SOCIOECONOMIC STRUCTURES

In very broad terms, two nonoverlapping socioeconomic structures are industrial and military, depending on whether the customers are an elite group of people, such as the military and/or state, or consumers, that is, the people. Among others, there is also a commodities socioeconomic structure exemplified by OPEC countries. Some FSU countries are probably already key players in this type of structure (Einhorn 1994).

Production figures are a natural metric for assessing the relative strengths of the military and industrial components of a military-industrial complex. Production figures for military customers are at least an order of magnitude, sometimes many orders of magnitude, smaller (with profit margins per unit manufactured correspondingly larger) than those of industrial enterprises (Footnote 12).

Profit margins in high-tech industrial enterprises depend crucially on throughput and yield that in turn are correlated to materials knowledge and processing strategies seeking to optimize both yield and throughput in mass production. As production increases, unit price falls and new products with better features emerge that make whole industries obsolete practically overnight (Chandler 1990).

This feature of overnight obsolescence or paradigm shifts is reflected in the tenfold increase in performance to price ratio every 3.5 years in the computer/ semiconductor industry (Prokesch 1993).
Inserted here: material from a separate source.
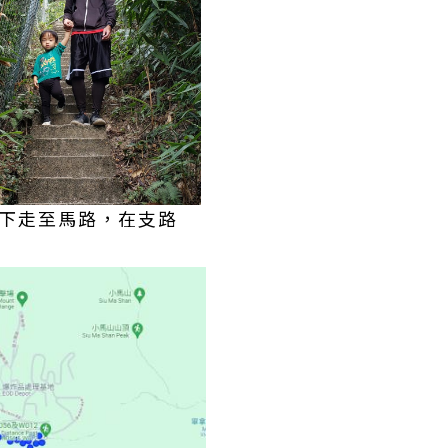
級下走至馬路，在支路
Indeed, one of the many reasons LCDs have moved from niche to strategic status in the high-tech business is that they are silicon compatible and have all of the features required to bring the power of silicon microelectronics to an increasingly broader base of people: portable computers; multimedia and portable telecommunications; new, cheaper, smarter, and portable consumer products.

Inasmuch as the FSU now fits into an industrial-military complex that can be separated into an industrial component and a military one, the industrial component now largely overlaps the military component. Products from a predominantly industrial, service- oriented complex are appealingly designed because their primary objective is to focus the power of technology on improving peoples' lives. This takes mass production and marketing skills that come from a large number of people with a variety of talents.

In contrast, a key feature of the military component is manufacturing to tight specifications a relatively small quantity of rugged products destined for reliable performance in the execution of demanding but specific applications. Expense and product aesthetics are not significant factors in military applications.

While each country has different factions that can be identified as military- or consumer-driven (Footnote 13), the FSU is now in transition from a primarily military- driven economy to an emerging consumer-driven market economy.

The WTEC panel was impressed by ambitious plans discussed in the FSU for its future in the high-tech market, and the disparity between services that are now options only for an elite group but not for the rest of the country. The FSU has many customers to serve, not exploit. Among other assets the FSU can surely count on are its healthy, bright children now choosing economics, business, and law over science and mathematics. (See Business Prespective.)